Gold and interest rates. Gold and oil prices. Gold and jobless claims? Gold prices can respond to many economic indicators. The rate of jobless claims might be one of those indicators, too. We examine historical examples and recent news to help explain the relationship between gold and jobless claims.
Are Unemployment Claims and Gold Prices Correlated?
From as far back as 1972 until now, there does not appear to be a clear and direct long-term relationship between first-time unemployment claims—reported each week by the U.S. Bureau of Labor Statistics and viewed as an economic barometer—and gold prices, according to Sunshine Profits.
However, as Sunshine Profits notes, that trend could be counterintuitive. Initial jobless claims tend to rise as economic activity slows (leading to job losses) and fall when the economy expands (leading to job gains).
Therefore, unemployment claims “should be theoretically positively linked to gold, which also often shines when the economy struggles.”
Sunshine Profits points out that the correlation between first-time unemployment claims and the price of gold is only -0.08 below the correlation between the unemployment rate and gold prices.
During the current recession, gold prices haven’t fluctuated dramatically either way in response to jobless claims.
For instance, Kitco News reported on November 12 that the gold market ignored a significant drop in jobless claims that day, with prices for the yellow metal remaining steady. Why is that? MarketWatch explains that gold has managed to hold its ground amid declining numbers for jobless claims because the claims remain elevated from pre-recession levels. As such, Will Cai, partner and head of Wilshire Phoenix, tells MarketWatch that asset holders should not look to gold as a short-term bet but instead as a long-term hedge against inflation and a portfolio diversifier.
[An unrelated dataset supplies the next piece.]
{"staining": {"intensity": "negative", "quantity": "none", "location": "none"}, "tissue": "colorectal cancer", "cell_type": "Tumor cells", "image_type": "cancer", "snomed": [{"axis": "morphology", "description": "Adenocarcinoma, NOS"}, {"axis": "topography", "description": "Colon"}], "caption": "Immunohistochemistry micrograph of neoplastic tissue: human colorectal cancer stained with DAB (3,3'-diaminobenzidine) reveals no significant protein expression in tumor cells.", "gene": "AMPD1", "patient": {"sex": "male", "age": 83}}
Still, gold prices have seen a few noticeable shifts in recent months. In August, the price of gold rocketed past $2,000/oz. Since then, though, the price has settled around the $1,900/oz. mark.
When you look at initial jobless claims since this spring, the number hit its 2020 high in late March, with nearly 6.9 million weekly first-time claims. It wasn’t until early August that the number fell below one million for the first time since mid-March. Since August, as we noted, gold prices haven’t shifted substantially upward or downward—even as jobless claims have enjoyed a mostly downward trend. For the week ending November 7, the number of jobless claims reported (709,000) was the lowest amount since March. On November 12, the day that figure was released, the price of gold rose only about $12/oz. from the previous day, landing at nearly $1,876/oz.
In March, toward the outset of the recession, an analyst from Sunshine Profits surmised that a massive unemployment wave might push up gold prices. But so far, that possibility hasn’t panned out, at least as a longer-term trend.
In the meantime, gold keeps shining, with prices still hovering close to the historic high set in August. Some of the credit for that goes to the fact that the labor market still has some territory to cover before reaching its pre-recession condition.